### Requirement
Go through the records and report each line in which the word "unnamed" occurs.

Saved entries
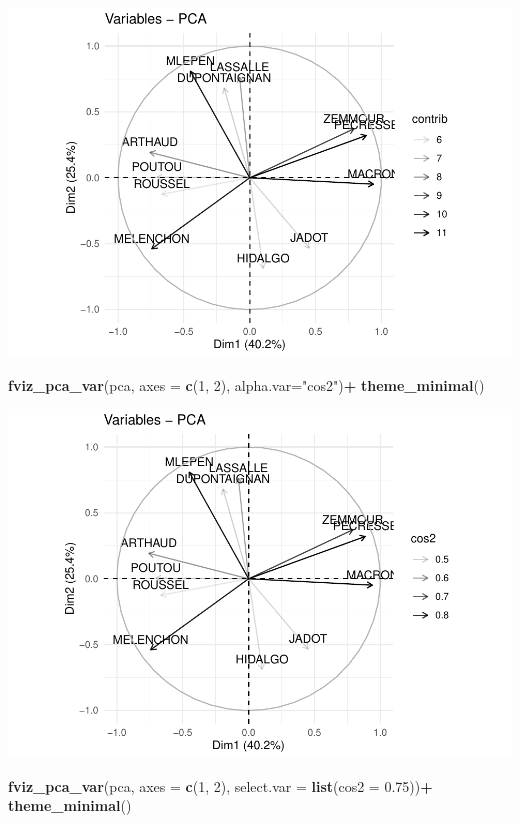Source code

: \documentclass[
]{book}
\newenvironment{Shaded}{\begin{snugshade}}{\end{snugshade}}
\newcommand{\AttributeTok}[1]{\textcolor[rgb]{0.13,0.29,0.53}{#1}}
\newcommand{\DecValTok}[1]{\textcolor[rgb]{0.00,0.00,0.81}{#1}}
\newcommand{\FloatTok}[1]{\textcolor[rgb]{0.00,0.00,0.81}{#1}}
\newcommand{\FunctionTok}[1]{\textcolor[rgb]{0.13,0.29,0.53}{\textbf{#1}}}
\newcommand{\NormalTok}[1]{#1}
\newcommand{\SpecialCharTok}[1]{\textcolor[rgb]{0.81,0.36,0.00}{\textbf{#1}}}
\newcommand{\StringTok}[1]{\textcolor[rgb]{0.31,0.60,0.02}{#1}}
\begin{document}
\includegraphics{bookdown-demo_files/figure-latex/unnamed-chunk-66-1.pdf}

\begin{Shaded}
\begin{Highlighting}[]
\FunctionTok{fviz\_pca\_var}\NormalTok{(pca,  }\AttributeTok{axes =} \FunctionTok{c}\NormalTok{(}\DecValTok{1}\NormalTok{, }\DecValTok{2}\NormalTok{), }\AttributeTok{alpha.var=}\StringTok{"cos2"}\NormalTok{)}\SpecialCharTok{+} \FunctionTok{theme\_minimal}\NormalTok{()}
\end{Highlighting}
\end{Shaded}

\includegraphics{bookdown-demo_files/figure-latex/unnamed-chunk-66-2.pdf}

\begin{Shaded}
\begin{Highlighting}[]
\FunctionTok{fviz\_pca\_var}\NormalTok{(pca,  }\AttributeTok{axes =} \FunctionTok{c}\NormalTok{(}\DecValTok{1}\NormalTok{, }\DecValTok{2}\NormalTok{), }\AttributeTok{select.var =} \FunctionTok{list}\NormalTok{(}\AttributeTok{cos2 =} \FloatTok{0.75}\NormalTok{))}\SpecialCharTok{+} \FunctionTok{theme\_minimal}\NormalTok{()}
\end{Highlighting}
\end{Shaded}
\end{document}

### Written response
\includegraphics{bookdown-demo_files/figure-latex/unnamed-chunk-66-1.pdf}
\includegraphics{bookdown-demo_files/figure-latex/unnamed-chunk-66-2.pdf}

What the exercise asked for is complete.